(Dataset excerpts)
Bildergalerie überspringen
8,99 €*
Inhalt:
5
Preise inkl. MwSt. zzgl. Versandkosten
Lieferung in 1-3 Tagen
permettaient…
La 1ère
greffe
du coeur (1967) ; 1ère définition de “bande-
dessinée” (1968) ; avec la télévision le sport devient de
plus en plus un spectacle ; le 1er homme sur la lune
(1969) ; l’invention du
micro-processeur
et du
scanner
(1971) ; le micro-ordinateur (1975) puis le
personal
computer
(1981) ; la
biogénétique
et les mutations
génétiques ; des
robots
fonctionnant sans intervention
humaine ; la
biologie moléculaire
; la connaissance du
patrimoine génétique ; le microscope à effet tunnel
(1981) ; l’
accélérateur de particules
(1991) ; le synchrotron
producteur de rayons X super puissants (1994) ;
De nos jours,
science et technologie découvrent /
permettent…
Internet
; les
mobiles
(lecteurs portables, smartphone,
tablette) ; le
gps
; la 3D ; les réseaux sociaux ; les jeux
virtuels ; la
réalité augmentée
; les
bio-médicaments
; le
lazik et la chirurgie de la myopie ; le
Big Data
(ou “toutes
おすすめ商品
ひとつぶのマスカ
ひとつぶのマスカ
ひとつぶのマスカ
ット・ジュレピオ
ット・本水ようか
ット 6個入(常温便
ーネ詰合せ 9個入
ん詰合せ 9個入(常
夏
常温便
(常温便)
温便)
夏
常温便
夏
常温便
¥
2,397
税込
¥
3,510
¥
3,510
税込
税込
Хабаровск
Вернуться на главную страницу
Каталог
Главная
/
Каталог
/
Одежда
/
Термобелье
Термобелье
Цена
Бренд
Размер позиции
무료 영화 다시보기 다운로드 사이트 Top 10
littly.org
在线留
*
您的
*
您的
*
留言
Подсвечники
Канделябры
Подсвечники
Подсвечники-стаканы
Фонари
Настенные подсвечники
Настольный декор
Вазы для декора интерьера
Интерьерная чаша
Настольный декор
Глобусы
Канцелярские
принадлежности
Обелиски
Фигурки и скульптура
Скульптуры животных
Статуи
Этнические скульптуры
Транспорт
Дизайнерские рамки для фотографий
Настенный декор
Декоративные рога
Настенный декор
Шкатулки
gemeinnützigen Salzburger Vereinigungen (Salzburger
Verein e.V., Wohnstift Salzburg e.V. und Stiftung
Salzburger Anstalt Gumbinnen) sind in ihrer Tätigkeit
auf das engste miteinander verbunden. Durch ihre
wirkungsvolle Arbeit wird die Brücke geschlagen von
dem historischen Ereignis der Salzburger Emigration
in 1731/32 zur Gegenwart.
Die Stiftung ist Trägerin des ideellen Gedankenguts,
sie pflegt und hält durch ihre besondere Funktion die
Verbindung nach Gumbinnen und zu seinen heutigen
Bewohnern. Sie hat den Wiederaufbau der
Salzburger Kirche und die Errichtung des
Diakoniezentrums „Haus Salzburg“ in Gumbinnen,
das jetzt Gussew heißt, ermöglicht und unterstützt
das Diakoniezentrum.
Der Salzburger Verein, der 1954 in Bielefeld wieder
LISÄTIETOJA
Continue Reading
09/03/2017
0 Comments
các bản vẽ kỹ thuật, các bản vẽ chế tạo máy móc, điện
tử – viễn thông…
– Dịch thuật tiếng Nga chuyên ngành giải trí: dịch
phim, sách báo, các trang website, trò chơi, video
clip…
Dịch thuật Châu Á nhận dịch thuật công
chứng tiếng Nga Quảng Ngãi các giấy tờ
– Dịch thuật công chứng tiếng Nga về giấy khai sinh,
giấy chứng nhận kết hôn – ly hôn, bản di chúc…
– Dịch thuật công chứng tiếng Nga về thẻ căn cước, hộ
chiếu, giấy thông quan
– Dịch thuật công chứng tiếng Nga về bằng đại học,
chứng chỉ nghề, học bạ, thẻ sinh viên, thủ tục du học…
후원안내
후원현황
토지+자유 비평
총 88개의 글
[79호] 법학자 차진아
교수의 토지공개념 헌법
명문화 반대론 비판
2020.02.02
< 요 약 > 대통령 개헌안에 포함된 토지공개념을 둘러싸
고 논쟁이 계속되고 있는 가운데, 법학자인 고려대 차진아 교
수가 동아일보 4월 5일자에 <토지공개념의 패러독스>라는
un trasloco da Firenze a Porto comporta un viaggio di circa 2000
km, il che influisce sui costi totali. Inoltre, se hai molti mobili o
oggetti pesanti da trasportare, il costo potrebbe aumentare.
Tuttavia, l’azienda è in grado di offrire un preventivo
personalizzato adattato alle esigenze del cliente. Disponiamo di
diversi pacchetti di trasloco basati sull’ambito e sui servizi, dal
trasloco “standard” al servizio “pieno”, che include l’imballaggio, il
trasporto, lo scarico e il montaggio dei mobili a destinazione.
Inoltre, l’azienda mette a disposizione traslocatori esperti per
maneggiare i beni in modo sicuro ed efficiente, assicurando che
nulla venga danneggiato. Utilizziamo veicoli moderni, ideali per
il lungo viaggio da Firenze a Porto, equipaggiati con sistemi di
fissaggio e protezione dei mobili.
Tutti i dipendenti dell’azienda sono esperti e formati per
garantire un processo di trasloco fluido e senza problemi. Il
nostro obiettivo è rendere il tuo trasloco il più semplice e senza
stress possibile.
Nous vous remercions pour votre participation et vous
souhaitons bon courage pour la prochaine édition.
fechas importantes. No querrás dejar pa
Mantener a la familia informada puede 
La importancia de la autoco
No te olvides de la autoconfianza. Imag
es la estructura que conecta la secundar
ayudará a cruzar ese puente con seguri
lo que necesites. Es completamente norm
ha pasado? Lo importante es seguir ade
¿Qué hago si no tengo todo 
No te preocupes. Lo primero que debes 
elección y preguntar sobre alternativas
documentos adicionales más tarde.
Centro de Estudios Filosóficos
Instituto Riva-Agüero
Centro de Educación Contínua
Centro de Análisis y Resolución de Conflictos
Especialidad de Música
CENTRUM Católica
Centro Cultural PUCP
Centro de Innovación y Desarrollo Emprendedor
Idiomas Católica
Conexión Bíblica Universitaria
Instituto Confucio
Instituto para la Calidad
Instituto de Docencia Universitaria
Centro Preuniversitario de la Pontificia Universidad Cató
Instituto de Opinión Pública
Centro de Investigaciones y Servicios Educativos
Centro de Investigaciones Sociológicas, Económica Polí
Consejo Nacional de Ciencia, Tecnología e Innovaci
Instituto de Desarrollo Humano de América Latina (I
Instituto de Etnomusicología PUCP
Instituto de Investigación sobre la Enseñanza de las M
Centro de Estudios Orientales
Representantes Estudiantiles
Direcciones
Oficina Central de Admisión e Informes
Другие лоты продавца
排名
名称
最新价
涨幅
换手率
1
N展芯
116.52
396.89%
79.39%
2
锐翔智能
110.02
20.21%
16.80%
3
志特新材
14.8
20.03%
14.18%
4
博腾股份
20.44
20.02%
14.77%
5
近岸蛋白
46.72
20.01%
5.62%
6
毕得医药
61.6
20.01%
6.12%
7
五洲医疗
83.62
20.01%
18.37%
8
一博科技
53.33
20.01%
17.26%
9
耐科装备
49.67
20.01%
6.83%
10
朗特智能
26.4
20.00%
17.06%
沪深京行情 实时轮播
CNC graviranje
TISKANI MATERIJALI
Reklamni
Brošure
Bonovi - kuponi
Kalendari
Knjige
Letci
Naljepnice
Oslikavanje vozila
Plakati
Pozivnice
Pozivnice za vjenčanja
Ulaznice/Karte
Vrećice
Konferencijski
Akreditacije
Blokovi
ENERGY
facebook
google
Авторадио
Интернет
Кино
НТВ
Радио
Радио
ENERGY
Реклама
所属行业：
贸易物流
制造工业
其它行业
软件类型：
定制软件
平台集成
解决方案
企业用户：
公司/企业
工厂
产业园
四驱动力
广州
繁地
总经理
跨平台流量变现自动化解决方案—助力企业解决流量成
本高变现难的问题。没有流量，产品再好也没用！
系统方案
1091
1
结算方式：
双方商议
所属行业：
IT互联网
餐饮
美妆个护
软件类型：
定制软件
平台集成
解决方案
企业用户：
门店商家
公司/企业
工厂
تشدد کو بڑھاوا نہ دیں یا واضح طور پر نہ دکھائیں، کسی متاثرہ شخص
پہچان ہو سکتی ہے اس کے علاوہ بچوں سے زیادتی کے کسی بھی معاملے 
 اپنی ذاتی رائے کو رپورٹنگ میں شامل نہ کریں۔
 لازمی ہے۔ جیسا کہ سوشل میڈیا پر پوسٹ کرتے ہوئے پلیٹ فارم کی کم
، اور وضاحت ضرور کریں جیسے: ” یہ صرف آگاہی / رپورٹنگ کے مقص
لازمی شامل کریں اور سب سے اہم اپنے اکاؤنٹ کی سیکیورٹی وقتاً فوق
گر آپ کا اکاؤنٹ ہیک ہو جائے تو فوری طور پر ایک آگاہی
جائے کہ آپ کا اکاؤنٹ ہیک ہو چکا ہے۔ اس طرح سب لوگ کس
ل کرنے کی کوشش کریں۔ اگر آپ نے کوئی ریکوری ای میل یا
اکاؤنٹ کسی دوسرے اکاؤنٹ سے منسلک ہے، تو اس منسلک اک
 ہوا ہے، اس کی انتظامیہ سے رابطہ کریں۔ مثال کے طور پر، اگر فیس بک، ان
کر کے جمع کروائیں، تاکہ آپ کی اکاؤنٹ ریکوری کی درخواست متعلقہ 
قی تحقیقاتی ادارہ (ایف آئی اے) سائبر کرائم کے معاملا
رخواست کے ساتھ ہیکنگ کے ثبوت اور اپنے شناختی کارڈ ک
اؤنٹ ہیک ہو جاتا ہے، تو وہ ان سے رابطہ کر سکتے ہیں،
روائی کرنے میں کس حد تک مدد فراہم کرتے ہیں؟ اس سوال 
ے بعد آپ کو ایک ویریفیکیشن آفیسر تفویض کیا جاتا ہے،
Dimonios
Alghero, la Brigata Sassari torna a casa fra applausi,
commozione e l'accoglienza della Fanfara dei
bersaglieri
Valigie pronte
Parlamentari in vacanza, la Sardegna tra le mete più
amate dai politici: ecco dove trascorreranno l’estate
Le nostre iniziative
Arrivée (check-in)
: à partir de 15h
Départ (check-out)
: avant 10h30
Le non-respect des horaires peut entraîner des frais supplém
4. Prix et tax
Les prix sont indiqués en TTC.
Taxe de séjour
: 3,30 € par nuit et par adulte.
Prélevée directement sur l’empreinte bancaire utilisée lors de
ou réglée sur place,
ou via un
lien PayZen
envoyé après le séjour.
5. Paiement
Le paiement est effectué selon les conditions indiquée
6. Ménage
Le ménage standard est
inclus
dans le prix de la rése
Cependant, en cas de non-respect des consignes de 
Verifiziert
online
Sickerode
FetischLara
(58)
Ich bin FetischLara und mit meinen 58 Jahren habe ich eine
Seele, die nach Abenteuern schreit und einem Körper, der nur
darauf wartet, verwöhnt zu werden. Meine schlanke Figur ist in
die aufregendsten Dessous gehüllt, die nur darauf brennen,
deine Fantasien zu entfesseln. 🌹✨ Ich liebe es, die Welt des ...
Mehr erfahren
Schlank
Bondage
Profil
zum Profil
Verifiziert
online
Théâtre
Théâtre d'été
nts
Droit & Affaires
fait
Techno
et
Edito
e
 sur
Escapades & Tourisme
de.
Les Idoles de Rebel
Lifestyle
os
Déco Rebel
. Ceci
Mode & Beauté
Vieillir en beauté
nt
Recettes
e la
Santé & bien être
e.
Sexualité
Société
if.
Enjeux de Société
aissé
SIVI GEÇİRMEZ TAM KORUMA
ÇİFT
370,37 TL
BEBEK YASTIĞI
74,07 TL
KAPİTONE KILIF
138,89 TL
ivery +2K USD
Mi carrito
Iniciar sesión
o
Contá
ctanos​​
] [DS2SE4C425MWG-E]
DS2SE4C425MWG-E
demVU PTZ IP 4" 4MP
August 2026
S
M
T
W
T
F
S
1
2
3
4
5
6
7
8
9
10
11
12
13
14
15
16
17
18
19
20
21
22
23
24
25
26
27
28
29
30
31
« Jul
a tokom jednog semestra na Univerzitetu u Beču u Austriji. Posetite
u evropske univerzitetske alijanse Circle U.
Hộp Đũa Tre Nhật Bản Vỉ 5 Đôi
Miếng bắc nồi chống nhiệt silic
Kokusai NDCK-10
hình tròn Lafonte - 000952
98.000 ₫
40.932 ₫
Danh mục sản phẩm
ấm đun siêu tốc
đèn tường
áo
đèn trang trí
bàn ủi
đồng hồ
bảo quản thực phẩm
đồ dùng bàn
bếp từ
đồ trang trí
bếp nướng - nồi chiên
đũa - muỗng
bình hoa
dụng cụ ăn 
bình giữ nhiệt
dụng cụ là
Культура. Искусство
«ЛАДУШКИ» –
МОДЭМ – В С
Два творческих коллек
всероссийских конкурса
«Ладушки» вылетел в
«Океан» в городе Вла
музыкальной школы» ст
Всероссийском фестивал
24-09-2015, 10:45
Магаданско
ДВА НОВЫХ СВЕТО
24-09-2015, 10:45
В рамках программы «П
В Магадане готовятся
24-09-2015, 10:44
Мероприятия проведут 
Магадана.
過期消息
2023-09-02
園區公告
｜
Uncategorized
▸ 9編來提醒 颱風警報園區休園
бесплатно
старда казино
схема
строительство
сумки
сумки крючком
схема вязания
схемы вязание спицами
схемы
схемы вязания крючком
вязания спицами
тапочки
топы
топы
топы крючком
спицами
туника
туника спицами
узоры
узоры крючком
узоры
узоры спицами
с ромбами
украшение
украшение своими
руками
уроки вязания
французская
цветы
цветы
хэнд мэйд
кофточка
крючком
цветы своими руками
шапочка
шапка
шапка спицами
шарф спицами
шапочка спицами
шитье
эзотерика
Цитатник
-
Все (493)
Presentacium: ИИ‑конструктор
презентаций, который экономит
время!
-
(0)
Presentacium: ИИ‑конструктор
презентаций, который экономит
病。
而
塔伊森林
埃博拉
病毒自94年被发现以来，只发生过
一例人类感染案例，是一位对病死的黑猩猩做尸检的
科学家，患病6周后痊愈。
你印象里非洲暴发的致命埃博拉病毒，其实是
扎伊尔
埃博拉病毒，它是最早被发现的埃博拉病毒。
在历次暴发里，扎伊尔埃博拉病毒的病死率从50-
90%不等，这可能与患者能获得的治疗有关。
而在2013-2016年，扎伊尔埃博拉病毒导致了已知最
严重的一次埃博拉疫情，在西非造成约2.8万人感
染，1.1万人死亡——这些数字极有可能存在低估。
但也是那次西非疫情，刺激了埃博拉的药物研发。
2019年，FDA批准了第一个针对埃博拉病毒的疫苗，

What needs to be done:
The answer is the lines above between the line holding "Подсвечники-стаканы" and the line holding "in 1731/32 zur Gegenwart.", inclusive, each written out exactly, and no others.

Response box:
Подсвечники-стаканы
Фонари
Настенные подсвечники
Настольный декор
Вазы для декора интерьера
Интерьерная чаша
Настольный декор
Глобусы
Канцелярские
принадлежности
Обелиски
Фигурки и скульптура
Скульптуры животных
Статуи
Этнические скульптуры
Транспорт
Дизайнерские рамки для фотографий
Настенный декор
Декоративные рога
Настенный декор
Шкатулки
gemeinnützigen Salzburger Vereinigungen (Salzburger
Verein e.V., Wohnstift Salzburg e.V. und Stiftung
Salzburger Anstalt Gumbinnen) sind in ihrer Tätigkeit
auf das engste miteinander verbunden. Durch ihre
wirkungsvolle Arbeit wird die Brücke geschlagen von
dem historischen Ereignis der Salzburger Emigration
in 1731/32 zur Gegenwart.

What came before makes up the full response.